Exit criteria: "log $14 lunch to food" works end to end.
### Phase C — entry and lifecycle writes
Add month entry CRUD, budget entry CRUD (dependent on the Roadmap's
inline-edit item for the full surface), lifecycle transitions,
`set_debt_target`. `monthly_review` and `close_prep` prompts land
here.
Each phase is its own issue and its own PR.
## Open questions
1. **Agent activity visibility in the web UI.** Nothing today shows
which postings were entered by an agent vs the human. Probably
fine for v1, but if the expectation is "the agent and I share a
ledger", a `source` column on `posting` might become useful. File
a follow-up after phase B.
2. **Fuzzy entry resolution.** `quick_log` needs "food" to map to a
specific food-section entry. The obvious answer is exact name
match first, then section + amount hints, then ask.

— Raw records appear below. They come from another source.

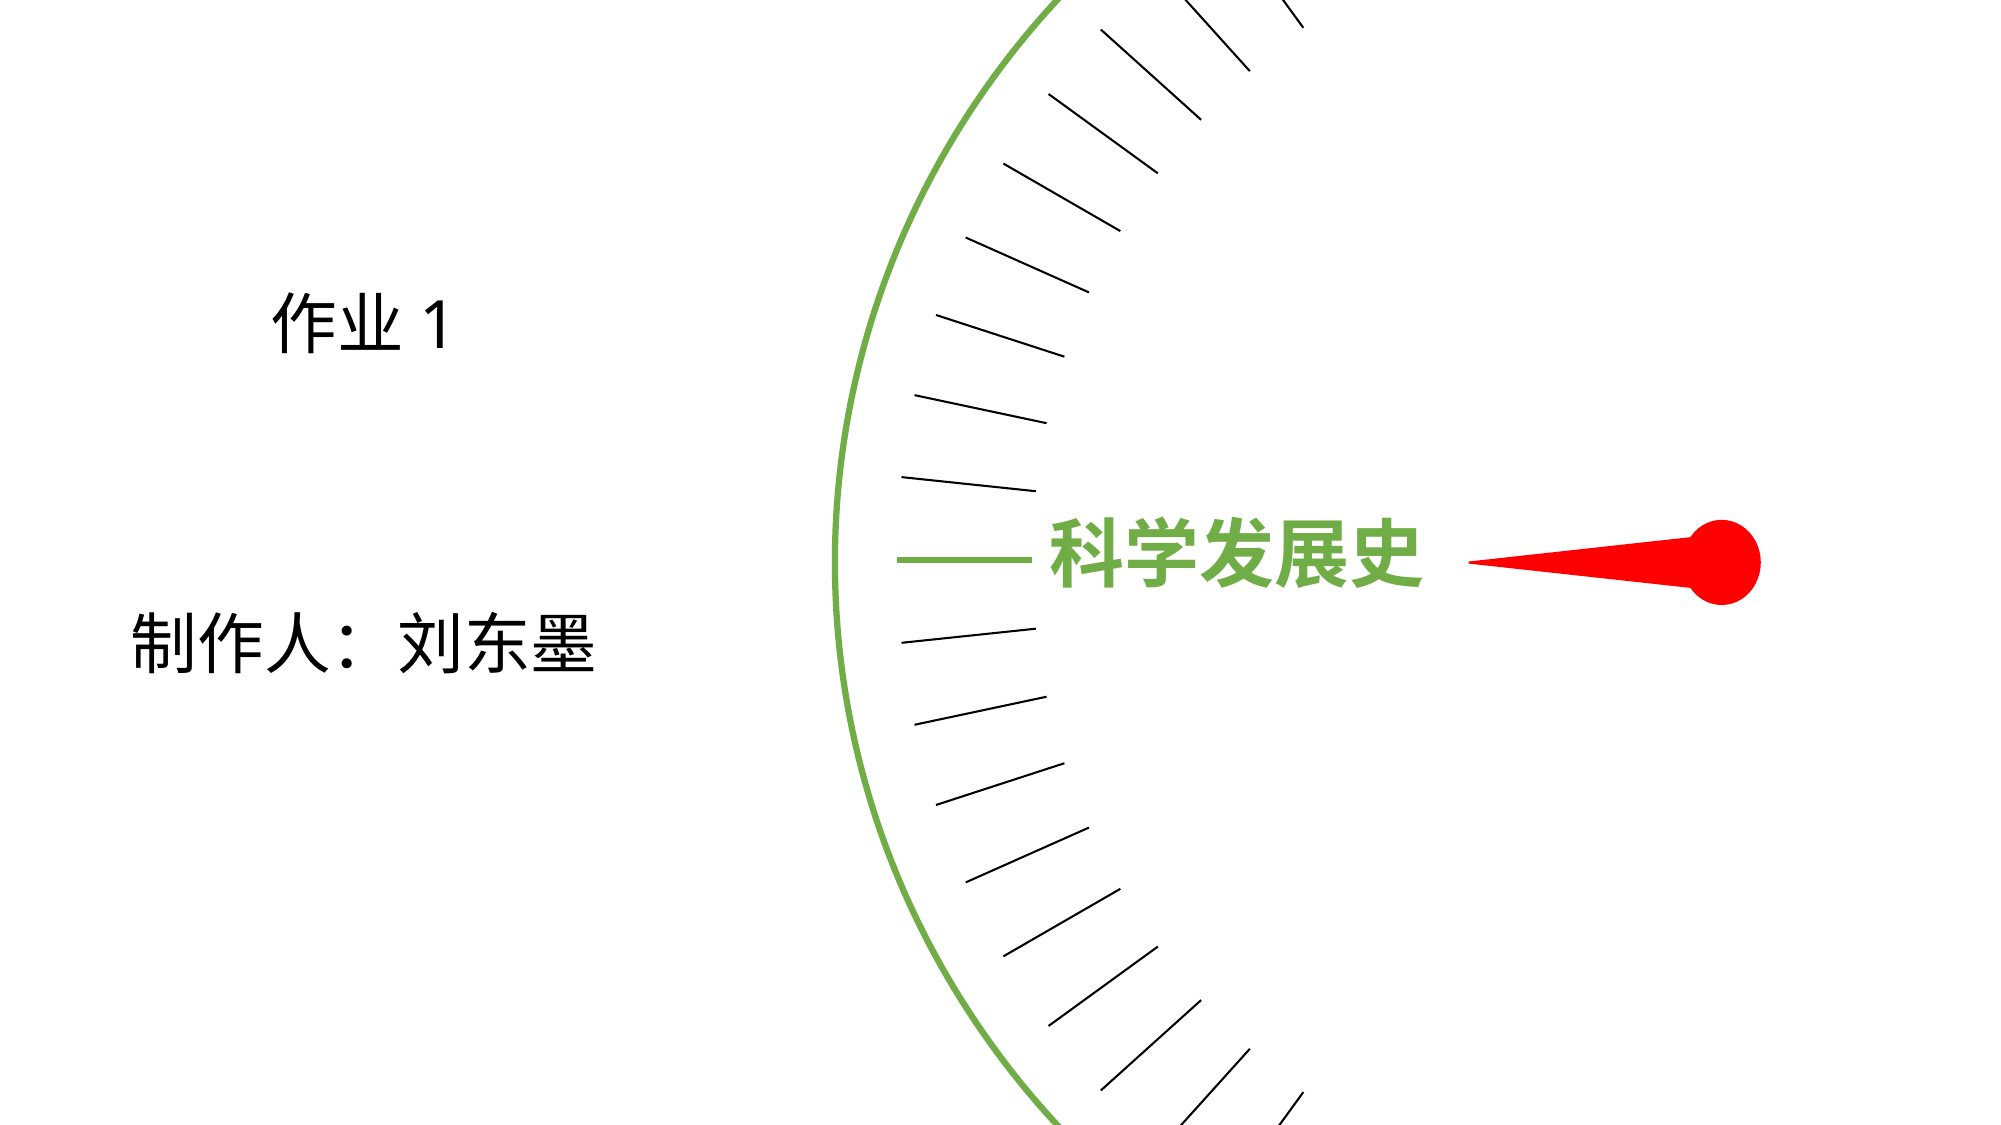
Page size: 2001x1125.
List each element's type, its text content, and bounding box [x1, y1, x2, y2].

text_box [833, 0, 2000, 1125]
text_box 科学发展史 [1035, 499, 1445, 621]
text_box 作业1 制作人：刘东墨 [115, 274, 613, 690]
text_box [1468, 520, 1760, 604]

Implementation
detail, but worth a design pass before phase B.
3. **Posting-date validation.** The Roadmap has "Constrain posting
dates to the month" as deferred. Until it lands, the MCP's
`add_transaction` accepts any date, same as the UI. Once the
validator ships, the MCP picks it up for free since it goes
through the service layer.
4. **Transport.** Stdio is the assumed default for local use. If a
LAN-reachable transport is ever needed, add `sse` or streamable
HTTP behind an auth gate, not before.